With the printed word, though, it’s harder to ignore or forget about articles. A newspaper will sit on a coffee tables in a front room in plain sight, waiting to be picked up and browsed. Similarly, with magazines such as Hoist, having a hard copy makes a publication less disposable than journalism which is solely online. Articles get read more than once, either by the same person, if they’re particularly interested in a topic, or by different members of a company’s team as a magazine gets passed round an office or workshop. My sales colleagues will probably also thank me for pointing out that this also ensures multiple pairs of eyes see each advertisement, too.

These benefits of having a physical copy of a publication are part of the reason that the paper industry is still going strong, despite the rise of email and online journalism, catalogues, and beyond. And that’s been good news for the lifting industry, as you can read about in the feature on paper handling in this issue; the latest automation technology has really stepped up to the mark to meet customer demands.

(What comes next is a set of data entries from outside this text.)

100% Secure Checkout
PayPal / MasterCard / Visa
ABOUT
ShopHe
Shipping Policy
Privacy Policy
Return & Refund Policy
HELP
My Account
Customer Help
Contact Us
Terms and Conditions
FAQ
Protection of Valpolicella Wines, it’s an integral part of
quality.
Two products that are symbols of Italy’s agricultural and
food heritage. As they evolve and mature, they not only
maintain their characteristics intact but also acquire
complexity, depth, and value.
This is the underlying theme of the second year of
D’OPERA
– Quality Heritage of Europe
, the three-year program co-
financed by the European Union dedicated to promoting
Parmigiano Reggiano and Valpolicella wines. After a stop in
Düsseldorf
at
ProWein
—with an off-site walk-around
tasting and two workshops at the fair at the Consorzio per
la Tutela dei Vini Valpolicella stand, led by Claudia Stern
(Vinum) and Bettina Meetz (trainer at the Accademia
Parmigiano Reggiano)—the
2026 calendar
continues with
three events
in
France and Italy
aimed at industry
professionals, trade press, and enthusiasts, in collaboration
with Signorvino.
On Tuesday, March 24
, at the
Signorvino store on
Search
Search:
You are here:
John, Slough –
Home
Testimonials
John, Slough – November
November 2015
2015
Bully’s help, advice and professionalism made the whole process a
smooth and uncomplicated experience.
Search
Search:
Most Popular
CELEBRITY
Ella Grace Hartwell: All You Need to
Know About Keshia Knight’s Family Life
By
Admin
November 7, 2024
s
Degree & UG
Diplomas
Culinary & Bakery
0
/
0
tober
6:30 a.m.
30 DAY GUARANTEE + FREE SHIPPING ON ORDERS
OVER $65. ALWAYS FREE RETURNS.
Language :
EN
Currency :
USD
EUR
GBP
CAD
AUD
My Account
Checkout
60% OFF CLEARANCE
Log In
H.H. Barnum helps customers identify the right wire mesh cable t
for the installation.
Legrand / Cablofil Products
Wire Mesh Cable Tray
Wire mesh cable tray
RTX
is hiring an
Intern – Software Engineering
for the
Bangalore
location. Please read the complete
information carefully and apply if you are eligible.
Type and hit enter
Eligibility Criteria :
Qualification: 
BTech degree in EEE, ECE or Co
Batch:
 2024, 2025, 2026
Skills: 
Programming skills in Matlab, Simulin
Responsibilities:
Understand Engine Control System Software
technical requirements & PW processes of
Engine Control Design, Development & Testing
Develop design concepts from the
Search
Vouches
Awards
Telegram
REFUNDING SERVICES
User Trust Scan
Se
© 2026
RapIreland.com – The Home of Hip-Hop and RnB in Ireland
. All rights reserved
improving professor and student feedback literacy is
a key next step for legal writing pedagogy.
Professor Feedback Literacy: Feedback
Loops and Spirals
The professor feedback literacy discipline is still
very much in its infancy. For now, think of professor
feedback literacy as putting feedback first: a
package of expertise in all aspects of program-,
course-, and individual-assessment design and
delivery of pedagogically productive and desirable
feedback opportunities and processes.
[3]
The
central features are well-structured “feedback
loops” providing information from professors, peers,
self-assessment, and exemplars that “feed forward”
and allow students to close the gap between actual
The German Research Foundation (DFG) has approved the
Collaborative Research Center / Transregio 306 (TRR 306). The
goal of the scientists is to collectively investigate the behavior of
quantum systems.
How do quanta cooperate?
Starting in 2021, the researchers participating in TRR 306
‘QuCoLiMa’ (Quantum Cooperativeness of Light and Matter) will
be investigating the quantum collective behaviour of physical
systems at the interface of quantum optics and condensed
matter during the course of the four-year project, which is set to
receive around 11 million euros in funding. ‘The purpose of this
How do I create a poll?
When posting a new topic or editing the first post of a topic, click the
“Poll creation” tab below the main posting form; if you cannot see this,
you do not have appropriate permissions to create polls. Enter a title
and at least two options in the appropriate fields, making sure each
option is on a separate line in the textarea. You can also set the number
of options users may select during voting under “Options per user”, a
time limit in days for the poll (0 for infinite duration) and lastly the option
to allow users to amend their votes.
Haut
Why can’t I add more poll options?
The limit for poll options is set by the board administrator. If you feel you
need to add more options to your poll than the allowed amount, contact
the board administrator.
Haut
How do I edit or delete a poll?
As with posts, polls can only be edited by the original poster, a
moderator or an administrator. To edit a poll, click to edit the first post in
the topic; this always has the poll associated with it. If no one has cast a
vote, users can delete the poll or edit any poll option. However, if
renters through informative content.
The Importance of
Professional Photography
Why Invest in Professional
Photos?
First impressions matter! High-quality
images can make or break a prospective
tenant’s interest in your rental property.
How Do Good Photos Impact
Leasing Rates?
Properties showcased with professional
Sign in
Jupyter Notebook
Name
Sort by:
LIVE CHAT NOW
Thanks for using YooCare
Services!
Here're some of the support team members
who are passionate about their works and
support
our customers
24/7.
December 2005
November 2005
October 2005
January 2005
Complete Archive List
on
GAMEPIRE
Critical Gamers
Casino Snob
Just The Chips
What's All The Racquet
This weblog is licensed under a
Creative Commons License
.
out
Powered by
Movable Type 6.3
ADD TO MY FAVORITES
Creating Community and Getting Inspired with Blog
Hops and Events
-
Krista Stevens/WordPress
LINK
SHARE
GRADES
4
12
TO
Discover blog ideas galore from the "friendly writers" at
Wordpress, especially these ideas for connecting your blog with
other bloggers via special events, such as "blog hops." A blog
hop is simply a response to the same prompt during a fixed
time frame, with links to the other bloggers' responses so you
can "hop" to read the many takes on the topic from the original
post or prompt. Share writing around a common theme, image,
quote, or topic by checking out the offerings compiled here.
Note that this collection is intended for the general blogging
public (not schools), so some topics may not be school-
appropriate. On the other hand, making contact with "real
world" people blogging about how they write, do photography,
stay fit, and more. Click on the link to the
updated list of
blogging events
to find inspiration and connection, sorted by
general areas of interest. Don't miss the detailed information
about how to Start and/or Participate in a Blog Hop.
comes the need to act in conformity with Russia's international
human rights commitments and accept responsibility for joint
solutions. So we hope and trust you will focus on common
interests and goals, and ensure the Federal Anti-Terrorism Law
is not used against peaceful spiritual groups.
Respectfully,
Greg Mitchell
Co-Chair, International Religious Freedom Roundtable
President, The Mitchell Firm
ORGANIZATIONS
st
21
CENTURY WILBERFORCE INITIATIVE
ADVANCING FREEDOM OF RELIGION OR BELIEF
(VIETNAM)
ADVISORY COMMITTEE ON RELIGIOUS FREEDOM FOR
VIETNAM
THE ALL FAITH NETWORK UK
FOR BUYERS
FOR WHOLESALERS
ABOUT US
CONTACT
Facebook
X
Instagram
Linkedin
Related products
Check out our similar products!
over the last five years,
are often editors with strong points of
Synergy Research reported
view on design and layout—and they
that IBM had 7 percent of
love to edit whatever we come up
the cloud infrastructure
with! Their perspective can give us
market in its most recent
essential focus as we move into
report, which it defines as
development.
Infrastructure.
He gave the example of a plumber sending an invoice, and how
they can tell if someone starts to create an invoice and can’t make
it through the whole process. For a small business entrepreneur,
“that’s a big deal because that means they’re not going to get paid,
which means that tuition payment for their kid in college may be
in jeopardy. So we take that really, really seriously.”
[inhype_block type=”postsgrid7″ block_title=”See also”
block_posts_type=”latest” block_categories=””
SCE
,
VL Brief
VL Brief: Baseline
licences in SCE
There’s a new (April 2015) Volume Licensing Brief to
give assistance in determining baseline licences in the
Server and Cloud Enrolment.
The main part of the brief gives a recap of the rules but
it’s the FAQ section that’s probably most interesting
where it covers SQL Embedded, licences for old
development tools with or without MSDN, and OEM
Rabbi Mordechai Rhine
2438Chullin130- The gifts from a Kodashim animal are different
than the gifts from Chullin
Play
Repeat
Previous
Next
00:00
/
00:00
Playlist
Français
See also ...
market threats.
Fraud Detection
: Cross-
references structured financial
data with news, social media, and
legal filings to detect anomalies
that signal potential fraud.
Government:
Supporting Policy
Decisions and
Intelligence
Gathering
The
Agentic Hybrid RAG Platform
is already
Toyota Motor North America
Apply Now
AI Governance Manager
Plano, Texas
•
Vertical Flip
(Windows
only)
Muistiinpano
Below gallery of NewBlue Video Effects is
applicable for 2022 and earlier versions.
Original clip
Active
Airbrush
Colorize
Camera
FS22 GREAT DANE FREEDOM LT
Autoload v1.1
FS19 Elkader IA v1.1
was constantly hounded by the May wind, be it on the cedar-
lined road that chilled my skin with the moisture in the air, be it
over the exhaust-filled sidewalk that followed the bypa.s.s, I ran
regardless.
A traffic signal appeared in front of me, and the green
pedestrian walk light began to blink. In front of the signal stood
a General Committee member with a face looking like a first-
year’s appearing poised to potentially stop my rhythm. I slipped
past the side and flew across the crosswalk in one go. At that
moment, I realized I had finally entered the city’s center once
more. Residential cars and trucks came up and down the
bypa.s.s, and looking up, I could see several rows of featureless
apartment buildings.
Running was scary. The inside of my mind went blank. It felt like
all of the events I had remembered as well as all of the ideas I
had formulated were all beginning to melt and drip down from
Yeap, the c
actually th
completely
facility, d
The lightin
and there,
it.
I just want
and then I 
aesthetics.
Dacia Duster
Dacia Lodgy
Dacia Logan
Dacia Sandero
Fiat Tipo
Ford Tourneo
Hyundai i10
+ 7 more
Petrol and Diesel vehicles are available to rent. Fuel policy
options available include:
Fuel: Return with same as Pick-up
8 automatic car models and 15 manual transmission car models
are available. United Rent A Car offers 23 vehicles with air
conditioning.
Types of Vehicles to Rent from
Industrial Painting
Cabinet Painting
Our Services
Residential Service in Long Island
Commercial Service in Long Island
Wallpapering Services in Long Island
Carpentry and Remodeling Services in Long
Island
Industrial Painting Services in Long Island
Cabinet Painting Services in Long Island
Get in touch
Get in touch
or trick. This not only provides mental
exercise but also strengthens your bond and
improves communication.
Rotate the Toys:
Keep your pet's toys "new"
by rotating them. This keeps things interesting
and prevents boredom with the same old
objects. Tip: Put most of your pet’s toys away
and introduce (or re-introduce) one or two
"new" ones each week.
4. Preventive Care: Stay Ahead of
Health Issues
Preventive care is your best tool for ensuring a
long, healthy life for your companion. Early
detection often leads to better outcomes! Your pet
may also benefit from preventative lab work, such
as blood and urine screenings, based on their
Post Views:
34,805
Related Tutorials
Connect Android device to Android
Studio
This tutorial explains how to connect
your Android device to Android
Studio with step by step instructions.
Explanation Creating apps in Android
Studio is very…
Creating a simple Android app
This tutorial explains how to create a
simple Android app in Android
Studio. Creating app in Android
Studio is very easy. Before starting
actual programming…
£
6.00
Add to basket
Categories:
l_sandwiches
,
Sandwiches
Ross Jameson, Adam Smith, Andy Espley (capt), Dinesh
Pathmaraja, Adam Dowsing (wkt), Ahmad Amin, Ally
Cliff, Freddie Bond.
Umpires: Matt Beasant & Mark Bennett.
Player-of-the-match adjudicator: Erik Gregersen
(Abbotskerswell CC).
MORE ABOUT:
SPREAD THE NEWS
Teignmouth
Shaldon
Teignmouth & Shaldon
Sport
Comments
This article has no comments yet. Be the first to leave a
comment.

On another topic, I was in Lyon last month, visiting a major French crane manfucturer—you’ll be able to read about that visit in a forthcoming issue of Hoist. Had I been there just a few days later, I could have tried to procure a ticket for the England vs USA football match in the semi-final of the Women’s World Cup. The tournament has been attracting widespread attention over here in the UK, and there’s a feeling that women’s football might finally be becoming more mainstream. In this issue we also have a news item on Konecranes partnering with the Women’s Engineering Society, to try to encourage more women into lifting and engineering. As with the football, if this means we have more of it, with the best talent being given a chance to shine, it can only be a good thing.